Teaching, it was something I did alongside my rugby all the way to 2003.
When the game was still amateur, you had to work at the same time. I loved it.
It gave me a routine and a focus apart from rugby. I would train and then go to school. Growing up rugby had always been a bit of a hobby for me and then teaching was my job.
I was told I’d have to play full-time in 2003 – it was one or the other. I chose rugby but, looking back, I regret it.
Gareth Cooper and Sililo Martens, who were in the Celtic Warriors squad at the time, had been away at the World Cup so I was getting games. When they came back I was third choice scrum-half.
Half way through that season I wished I’d carried on the teaching, it was just more enjoyable.
I went back to Pontypridd as a player-coach before going into just coaching. I enjoyed coaching much more than playing so I didn’t find it hard to step away.
We won two SWALEC cups with Pontypridd and I was also teaching at Bryn Celynnog Comprehensive School before I was offered the job of coaching the Wales Sevens side.
Again it was a case of not being able to juggle all my commitments. With Sevens you can be away for up to 14 weeks of the year.
My headmistress was kind enough to give me a three-month sabbatical to concentrate on the team and we won the World Cup. After that I realised I couldn’t carry on doing both, so I took a gamble and left my job to do the Sevens full-time.
I really enjoy teaching PE but this was a different challenge. It’s a great environment, there are some good players coming through. It’s a really good test as far as coaching is concerned and I was lucky enough to inherit a squad, full of some very good youngsters.
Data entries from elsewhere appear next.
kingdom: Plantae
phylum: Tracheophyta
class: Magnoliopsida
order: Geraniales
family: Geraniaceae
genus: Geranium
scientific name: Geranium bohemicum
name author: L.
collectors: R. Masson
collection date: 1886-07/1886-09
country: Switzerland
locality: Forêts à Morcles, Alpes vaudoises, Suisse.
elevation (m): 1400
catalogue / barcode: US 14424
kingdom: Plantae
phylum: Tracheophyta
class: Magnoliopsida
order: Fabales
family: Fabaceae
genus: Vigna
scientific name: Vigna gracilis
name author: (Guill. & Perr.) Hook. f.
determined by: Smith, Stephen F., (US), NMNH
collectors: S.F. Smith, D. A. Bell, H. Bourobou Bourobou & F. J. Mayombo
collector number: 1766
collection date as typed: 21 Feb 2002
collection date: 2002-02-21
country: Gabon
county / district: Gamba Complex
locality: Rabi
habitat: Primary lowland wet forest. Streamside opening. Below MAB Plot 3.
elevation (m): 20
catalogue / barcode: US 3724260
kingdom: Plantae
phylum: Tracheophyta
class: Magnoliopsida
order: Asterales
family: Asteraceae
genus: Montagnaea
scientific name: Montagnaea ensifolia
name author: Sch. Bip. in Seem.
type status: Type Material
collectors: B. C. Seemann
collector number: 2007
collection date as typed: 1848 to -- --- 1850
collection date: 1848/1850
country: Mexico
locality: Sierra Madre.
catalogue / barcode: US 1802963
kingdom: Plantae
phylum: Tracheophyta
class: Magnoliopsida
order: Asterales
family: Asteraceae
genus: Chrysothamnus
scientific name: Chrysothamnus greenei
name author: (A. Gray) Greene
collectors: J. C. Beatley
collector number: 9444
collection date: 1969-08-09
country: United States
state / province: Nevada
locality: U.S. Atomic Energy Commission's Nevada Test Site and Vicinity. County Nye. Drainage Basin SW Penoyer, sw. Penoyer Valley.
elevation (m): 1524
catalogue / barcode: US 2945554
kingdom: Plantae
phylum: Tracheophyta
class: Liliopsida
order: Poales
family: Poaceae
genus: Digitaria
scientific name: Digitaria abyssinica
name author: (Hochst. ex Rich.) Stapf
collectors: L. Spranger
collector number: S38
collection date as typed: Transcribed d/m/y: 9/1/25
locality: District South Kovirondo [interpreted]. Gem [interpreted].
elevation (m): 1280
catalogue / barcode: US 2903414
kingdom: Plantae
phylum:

Six weeks before the World Cup we had beaten New Zealand for the first time in Wellington. We went from strength to strength, beating them again in the quarter-final before winning the thing. It was all about momentum and we deserved it.
That was one of my career highlights as was my debut for my country on an overseas tour to Canada, Fiji and Tonga in 1994 when I was 24.
I played against Canada A, my first time in a Wales senior shirt. Then I was a sub against Canada before playing against Tonga. It was not an easy game, but we managed to win. There must be something about Canada because that was where I got to captain Wales when a lot of the boys were away with the Lions in ‘97.
I’d made 30-odd appearances for Wales A and captained them so I had experience of it and knew how it worked, but it was still a great highlight.
I played ten times for Wales, having played through the ages from East Wales U11, U15, U18 and U21, and then played for Cardiff, Pontypridd and Celtic Warriors.
Rugby’s a way of life in Wales – it was all I knew from a very early age.